Lody menggesekan kakinya pada alas tidurnya, menggaruk kepalanya dan mengerjapkan matanya. Sinar matahari Barcelona terlalu terik pagi itu dan Don sepertinya lupa tidak menutup tirai semalam sebelum tidur. Perempuan kecil itu bangun dengan sedikit pusing yang tersisa di kepalanya, menenggak air putih dan berjalan menatap pemandangan kota Barcelona di hadapannya.
Pintu kamarnya tiba-tiba terbuka, terdengar suara Don mengerang. Tak lama sosok itu terlihat membawa sebuah nampan besar berisi sarapan.
"Kita bisa turun, tidak perlu dibawa ke kamar Daddy..." ucap Lody yang kemudian membantu Don mengangkat nampan.
Ia tertawa saat melihat susu di dalam gelas sudah tumpah, Don benar-benar tidak ahli dalam hal seperti ini.
"Apa yang lucu?" bisik Don sembari mengaitkan kedua pergelangan tangannya pada bahu Lody.
Lody menggelengkan kepalanya, Don mendekapnya begitu erat pagi itu. Lody perlahan membalik tubuhnya, membalas pelukan Don seerat yang ia bisa sedangkan Don menghujani puncak kepalanya dengan kecupan.
"Ada toko buku dekat hotel, aku ingin ke sana nanti siang...boleh?" cicit Lody pelan.
"Belum, aku belum memastikan kau baik-baik saja setelah penerbangan kemarin..."
Don perlahan menarik tali pita di depan dada Lody, ditatapnya mata kelinci milik perempuannya lekat-lekat. Tubuh itu semakin kurus meskipun kulit putih susunya tetap indah sama seperti saat Don terakhir melihatnya. Don menanggalkan kedua tali yang tertahan di bahu mungil perempuannya, membuat seluruh pakaian itu luruh jatuh ke bawah.
Lody hanya terdiam. Kebiasaan Don akan selalu memastikan tubuhnya dalam kondisi baik-baik saja sudah dilakukan sejak lama, terutama ketika Lody jauh darinya dalam beberapa waktu.
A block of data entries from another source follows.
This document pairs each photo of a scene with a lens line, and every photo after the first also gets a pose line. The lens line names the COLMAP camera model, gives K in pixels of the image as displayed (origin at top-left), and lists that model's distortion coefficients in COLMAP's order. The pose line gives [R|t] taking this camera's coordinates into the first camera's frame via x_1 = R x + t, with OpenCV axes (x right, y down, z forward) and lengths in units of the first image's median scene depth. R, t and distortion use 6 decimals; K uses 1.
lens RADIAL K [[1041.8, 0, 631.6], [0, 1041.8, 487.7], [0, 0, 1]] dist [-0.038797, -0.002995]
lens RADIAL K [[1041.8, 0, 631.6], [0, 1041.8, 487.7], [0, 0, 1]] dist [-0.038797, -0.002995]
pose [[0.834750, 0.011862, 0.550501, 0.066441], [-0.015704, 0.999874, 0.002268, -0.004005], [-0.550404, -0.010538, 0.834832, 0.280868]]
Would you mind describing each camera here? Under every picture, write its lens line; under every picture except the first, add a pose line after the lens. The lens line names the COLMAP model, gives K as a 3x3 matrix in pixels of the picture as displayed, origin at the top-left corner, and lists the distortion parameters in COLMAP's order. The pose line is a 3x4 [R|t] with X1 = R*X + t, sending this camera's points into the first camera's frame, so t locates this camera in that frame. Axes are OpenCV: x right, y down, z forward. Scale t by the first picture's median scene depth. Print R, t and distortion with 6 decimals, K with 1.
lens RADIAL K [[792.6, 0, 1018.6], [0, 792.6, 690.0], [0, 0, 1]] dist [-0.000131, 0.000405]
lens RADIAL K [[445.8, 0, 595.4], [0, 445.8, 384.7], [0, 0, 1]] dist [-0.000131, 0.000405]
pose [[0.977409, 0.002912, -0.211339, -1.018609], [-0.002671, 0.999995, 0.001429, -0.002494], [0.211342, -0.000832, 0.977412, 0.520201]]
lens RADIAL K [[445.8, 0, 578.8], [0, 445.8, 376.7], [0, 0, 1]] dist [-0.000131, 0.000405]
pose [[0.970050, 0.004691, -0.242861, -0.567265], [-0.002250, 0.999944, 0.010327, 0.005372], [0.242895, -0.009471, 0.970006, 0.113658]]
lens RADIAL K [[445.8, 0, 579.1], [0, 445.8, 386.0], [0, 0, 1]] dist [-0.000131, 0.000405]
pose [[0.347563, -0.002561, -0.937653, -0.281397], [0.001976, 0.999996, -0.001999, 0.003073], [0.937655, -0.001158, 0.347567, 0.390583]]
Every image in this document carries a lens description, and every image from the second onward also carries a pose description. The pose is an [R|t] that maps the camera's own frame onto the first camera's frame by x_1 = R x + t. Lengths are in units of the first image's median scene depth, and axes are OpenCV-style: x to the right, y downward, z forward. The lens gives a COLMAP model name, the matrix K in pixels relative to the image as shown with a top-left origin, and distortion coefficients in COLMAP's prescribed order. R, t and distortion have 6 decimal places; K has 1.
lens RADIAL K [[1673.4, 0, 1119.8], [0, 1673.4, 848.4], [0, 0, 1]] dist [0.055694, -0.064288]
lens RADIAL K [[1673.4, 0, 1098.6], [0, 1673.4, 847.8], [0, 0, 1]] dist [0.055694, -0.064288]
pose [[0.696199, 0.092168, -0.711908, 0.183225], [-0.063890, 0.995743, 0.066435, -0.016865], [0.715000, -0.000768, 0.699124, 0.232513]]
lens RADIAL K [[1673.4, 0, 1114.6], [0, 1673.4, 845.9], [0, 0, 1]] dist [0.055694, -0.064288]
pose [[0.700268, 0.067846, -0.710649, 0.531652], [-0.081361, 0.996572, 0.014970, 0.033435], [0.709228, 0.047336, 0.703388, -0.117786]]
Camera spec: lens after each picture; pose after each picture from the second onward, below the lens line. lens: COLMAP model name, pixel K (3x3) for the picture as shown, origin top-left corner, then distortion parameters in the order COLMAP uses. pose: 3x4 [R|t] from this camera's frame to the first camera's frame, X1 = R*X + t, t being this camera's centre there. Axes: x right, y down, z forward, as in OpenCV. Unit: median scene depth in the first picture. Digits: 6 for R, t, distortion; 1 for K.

Lody masih ingat Don pernah pada guru pembimbing wisata alam di sekolahnya karena tidak menjaganya dengan baik hingga lengan dekat bahu Lody tergores duri, saat itu Don marah hingga menggebrak meja.
"Berbalik" ucap Don.
Lody memutar tubuhnya, membelakangi Don. Jemari Don menyusuri punggung dan semakin turun ke pinggang rampingnya, mengusap kedua belah pantatnya dengan lembut dan diakhiri dengan pelukan.
"Aku baik?" cicit Lody.
Don hanya mengangguk. Ia menyesap aroma tubuh Lody dalam-dalam, hidungnya bersarang pada tengkuk dan sesekali berpindah pada leher perempuan kecil itu.
Lody menggenggam erat tangannya, saat lidah Don mulai menyapu kasar leher dan tengkuknya. Nafasnya kini memburu dengan cepat, sesekali ia menggigit bibirnya saat jemari Don meremas kedua buah dadanya bersamaan.
"Jangan bergerak..." bisik Don.
Lody hanya mengangguk, mulutnya mulai terbuka. Jemari Don perlahan menyusuri leher Lody, meremas batang leher itu secepat kilat hingga Lody terbatuk-batuk dan melesakkan ibu jarinya masuk ke dalam mulut kecil itu.
Don menekan lidah Lody, mengusapnya dan memainkan lidah itu sesuka hati. Bagi Don tubuh Lody adalah hak prerogatif miliknya, ia bisa melakukan apapun yang ia mau ketika permainan sedang dijalankan. Lody mendongak, kakinya terasa melemas dan air liur menetes dari ujung-ujung bibirnya.
"Ngghh Dadddyyy..."
Kaki kanan Don mengusap betis kanan milik Lody perlahan-lahan, naik dan turun. Kulit itu tetap begitu lembut meskipun sedikit kusam, mungkin karena Lody beberapa hari tidak mandi dan mengurung dirinya di dalam kamar.
"Buka kakimu..."
Lody membuka kedua kakinya perlahan, sedikit demi sedikit, sementara mulutnya mulai menghisap ibu jari Don. Suara kecapan mulutnya semakin nyaring, tubuhnya mulai memberontak, ia ingin lebih dari ini.